Monday, April 26, 2010
So That’s Why We Need Literary Theorists!
Chad Gaffield, the President of the Social Sciences and Humanities Research Council of Canada, recently defended his literary consitutuents against charges that their research is not relevant outside the academy:
(read the rest of the article here)
Does Canada need students studying fields such as literary theory? More than ever, if we can judge by the example of scholars like Ian Lancashire, an English professor from the University of Toronto, and his colleague Graeme Hirst, a computational linguist, who topped the New York Times annual list of the best ideas of 2009. Their idea was to analyze Agatha Christie’s novels based on the knowledge that written vocabulary changes subtly but perceptively with the onset of dementia. Their textual analysis demonstrated for the first time that the prolific Christie did, in fact, write her last novels while suffering from Alzheimer’s.
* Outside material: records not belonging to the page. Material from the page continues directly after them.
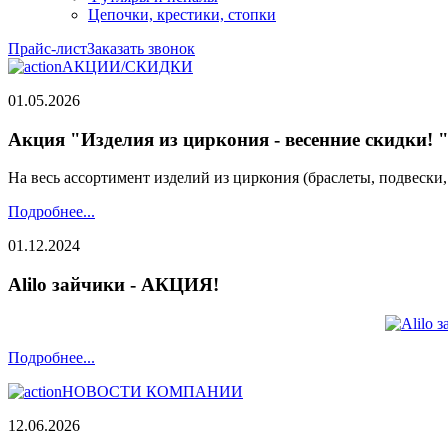
Цепочки, крестики, стопки
Прайс-лист
Заказать звонок
АКЦИИ/СКИДКИ
01.05.2026
Акция "Изделия из циркония - весенние скидки! 
На весь ассортимент изделий из циркония (браслеты, подвески
Подробнее...
01.12.2024
Alilo зайчики - АКЦИЯ!
Подробнее...
НОВОСТИ КОМПАНИИ
12.06.2026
Moreover, their work suggests new diagnostic tools for identifying the initial onset of dementia which, in turn, make possible new preventive treatments.
Although I appreciate why he would choose this example, it strikes me as a bad choice nonetheless, for a couple of reasons, not the least of which is that this project (interesting as it sounds, in its own way) has very little to do with what we usually mean by “literary theory.” At least as importantly, it seems to me to play into the hands of those who want to measure all research by the same utilitarian standards. I’m reminded of Mark Slouka’s rousing piece in Harper’s a while back: as he says, “It can be touching to watch supporters of the arts contorting themselves to fit. . . . We can do this! We can make the case to management!”
With friends like that . . . .
My feeling exactly, Bill: though I have tried since the piece came out to respond more sympathetically to it, this is the man who speaks for us at the very top levels. (SSHRC hands out most of the research funding for both faculty and graduate students in the humanities and social sciences, so he really is the point man, nationally, for these issues.) I’m sure the political reality is that impassioned statements about the intrinsic value of the humanities get him nowhere, though.
I’m in the process of enjoying Nussbaum’s Not for Profit: Why Democracy Needs the Humanities, but I question her decision on four or five occasions to say, while outlining what the humanities teach us, “And businesses value these capabilities too!”